▸ Work task
Sort through the listing below and keep each line with the word "DESC". Copy those.

= = = = = = =

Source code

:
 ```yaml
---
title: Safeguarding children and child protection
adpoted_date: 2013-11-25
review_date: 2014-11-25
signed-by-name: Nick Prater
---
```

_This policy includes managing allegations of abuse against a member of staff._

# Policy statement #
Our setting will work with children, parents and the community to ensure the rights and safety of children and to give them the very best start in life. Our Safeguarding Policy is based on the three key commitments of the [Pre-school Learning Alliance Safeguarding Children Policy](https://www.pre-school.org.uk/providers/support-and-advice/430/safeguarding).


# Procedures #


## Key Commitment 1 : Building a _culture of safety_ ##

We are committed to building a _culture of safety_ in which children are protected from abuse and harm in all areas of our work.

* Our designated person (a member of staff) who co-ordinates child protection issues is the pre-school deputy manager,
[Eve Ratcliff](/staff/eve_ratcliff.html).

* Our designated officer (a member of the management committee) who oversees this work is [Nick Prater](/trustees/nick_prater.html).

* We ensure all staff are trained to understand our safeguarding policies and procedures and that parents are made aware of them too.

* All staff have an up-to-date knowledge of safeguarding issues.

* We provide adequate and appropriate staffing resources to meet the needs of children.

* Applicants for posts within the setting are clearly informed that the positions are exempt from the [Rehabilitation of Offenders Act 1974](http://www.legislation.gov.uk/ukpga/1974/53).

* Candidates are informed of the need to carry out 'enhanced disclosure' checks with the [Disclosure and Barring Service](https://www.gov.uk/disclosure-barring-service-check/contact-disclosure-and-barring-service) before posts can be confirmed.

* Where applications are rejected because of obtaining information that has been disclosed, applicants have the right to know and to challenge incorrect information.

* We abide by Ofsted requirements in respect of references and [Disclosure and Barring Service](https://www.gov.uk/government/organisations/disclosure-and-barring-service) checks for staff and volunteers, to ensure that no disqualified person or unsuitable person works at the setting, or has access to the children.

= = = = = = =

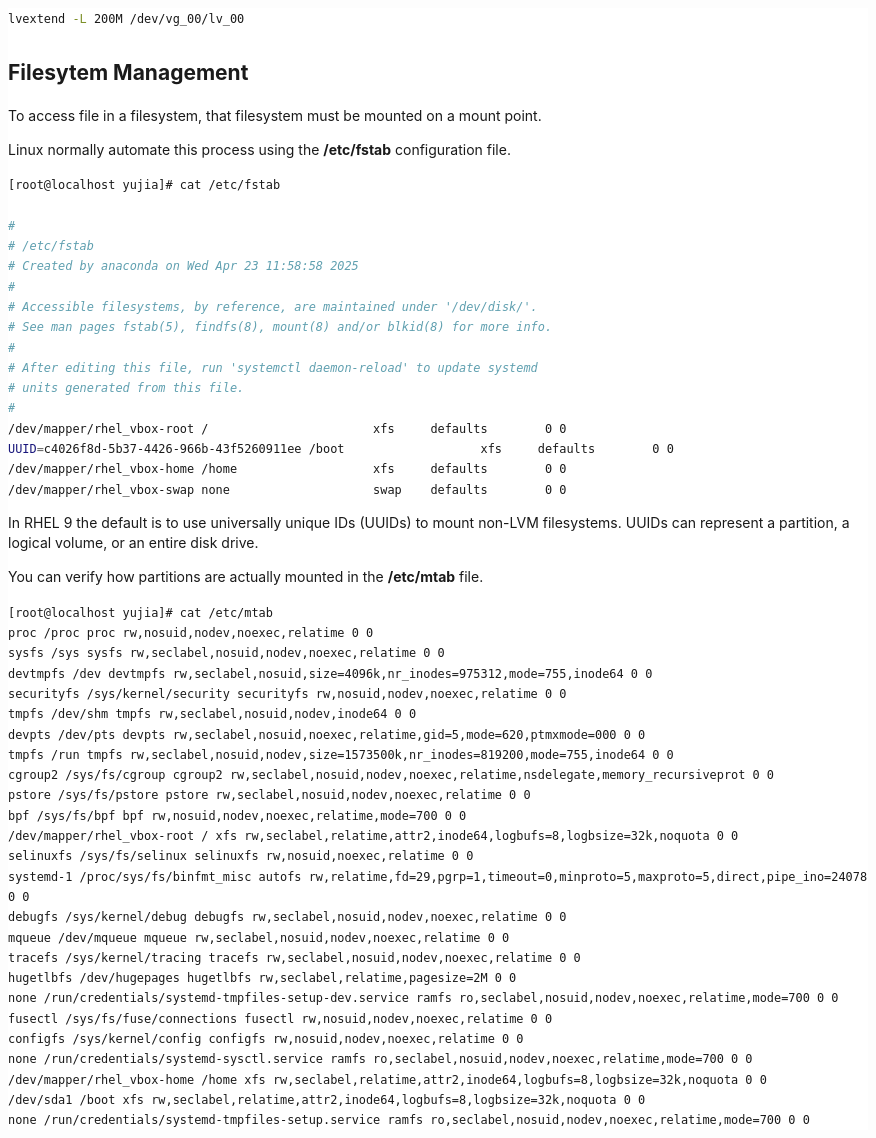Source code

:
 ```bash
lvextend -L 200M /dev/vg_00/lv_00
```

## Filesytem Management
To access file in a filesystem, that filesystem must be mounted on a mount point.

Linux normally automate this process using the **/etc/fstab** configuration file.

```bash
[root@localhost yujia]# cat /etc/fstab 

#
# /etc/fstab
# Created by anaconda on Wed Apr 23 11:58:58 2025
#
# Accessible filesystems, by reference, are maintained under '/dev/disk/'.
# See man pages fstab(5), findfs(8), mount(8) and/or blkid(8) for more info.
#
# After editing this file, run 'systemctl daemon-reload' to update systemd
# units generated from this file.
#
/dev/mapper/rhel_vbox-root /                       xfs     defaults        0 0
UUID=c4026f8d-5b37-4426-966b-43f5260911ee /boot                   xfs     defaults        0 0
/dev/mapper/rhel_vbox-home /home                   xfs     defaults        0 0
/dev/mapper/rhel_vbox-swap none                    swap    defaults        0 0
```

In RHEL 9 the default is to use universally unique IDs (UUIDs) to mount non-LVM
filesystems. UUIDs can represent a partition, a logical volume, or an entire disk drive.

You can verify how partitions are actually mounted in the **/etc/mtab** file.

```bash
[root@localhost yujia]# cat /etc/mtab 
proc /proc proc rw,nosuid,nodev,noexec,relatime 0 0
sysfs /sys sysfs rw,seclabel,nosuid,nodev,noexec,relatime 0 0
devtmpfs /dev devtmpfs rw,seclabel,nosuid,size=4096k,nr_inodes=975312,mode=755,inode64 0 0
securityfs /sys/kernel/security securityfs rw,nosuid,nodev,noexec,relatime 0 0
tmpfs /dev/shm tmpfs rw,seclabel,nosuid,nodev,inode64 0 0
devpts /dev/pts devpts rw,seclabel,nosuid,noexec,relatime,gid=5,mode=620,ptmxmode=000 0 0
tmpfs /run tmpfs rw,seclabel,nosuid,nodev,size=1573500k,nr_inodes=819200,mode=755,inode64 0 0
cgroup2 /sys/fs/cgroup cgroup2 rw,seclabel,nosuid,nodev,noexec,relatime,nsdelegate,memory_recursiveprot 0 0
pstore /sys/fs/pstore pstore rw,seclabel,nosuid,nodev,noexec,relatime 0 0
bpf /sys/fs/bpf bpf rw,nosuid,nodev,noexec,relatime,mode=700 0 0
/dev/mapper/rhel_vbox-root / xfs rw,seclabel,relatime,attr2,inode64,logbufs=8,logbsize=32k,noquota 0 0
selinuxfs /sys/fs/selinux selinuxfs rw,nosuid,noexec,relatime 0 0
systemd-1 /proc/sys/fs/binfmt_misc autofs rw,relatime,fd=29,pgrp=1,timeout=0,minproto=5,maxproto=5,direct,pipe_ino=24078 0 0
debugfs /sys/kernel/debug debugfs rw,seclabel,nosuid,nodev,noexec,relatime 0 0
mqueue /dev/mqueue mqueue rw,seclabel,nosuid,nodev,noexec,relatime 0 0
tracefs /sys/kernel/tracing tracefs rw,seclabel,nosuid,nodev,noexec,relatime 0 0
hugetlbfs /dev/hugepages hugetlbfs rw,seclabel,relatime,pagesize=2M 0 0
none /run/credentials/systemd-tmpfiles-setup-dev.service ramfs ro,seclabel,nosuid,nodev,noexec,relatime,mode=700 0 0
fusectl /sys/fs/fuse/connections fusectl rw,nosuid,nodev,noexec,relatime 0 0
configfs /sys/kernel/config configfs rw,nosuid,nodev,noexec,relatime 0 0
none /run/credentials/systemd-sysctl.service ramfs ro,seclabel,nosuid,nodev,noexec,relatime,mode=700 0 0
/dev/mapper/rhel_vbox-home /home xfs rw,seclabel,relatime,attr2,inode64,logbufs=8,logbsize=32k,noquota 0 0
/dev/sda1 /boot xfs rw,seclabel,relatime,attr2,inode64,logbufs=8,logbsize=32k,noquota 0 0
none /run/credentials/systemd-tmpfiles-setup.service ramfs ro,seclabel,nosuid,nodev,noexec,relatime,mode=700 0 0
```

= = = = = = =

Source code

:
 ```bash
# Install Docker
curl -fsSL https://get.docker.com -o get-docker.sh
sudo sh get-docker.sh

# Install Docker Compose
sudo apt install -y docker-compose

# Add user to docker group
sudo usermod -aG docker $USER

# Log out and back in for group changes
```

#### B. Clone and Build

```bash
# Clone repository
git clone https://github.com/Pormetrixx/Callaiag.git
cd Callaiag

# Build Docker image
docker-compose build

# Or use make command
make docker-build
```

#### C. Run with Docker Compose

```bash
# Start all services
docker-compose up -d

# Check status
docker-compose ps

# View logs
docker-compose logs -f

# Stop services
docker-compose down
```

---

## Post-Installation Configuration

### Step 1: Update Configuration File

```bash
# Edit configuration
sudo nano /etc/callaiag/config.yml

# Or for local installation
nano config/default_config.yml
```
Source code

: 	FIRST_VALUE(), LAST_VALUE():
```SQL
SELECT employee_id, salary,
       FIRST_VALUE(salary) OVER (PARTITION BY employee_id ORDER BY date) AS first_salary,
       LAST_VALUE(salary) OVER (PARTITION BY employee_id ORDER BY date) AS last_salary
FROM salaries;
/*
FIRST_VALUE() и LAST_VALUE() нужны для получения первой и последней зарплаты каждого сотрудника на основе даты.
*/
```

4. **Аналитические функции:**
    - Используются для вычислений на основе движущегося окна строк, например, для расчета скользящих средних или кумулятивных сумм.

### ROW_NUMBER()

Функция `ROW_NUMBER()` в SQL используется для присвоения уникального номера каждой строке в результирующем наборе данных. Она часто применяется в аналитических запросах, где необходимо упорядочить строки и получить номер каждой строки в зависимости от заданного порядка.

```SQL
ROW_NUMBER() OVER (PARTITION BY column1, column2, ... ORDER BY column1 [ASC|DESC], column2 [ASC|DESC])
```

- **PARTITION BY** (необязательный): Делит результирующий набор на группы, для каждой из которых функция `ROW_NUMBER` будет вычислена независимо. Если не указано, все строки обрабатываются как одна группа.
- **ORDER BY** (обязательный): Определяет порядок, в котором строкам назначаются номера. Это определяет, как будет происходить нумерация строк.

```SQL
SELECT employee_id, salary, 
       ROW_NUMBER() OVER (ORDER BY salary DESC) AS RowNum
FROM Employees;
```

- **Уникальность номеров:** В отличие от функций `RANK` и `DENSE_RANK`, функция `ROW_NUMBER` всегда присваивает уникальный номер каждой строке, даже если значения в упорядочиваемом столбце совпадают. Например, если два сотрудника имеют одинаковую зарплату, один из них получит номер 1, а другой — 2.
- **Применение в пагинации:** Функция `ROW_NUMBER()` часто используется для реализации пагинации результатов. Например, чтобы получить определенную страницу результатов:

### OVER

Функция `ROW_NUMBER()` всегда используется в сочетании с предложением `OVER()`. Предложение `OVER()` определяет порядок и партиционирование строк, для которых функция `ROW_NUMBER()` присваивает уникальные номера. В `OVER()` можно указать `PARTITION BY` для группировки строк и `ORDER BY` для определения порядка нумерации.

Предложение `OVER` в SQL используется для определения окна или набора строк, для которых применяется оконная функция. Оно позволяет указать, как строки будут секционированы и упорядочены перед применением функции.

= = = = = = =

▸ Solved problem
ROW_NUMBER() OVER (PARTITION BY column1, column2, ... ORDER BY column1 [ASC|DESC], column2 [ASC|DESC])
       ROW_NUMBER() OVER (ORDER BY salary DESC) AS RowNum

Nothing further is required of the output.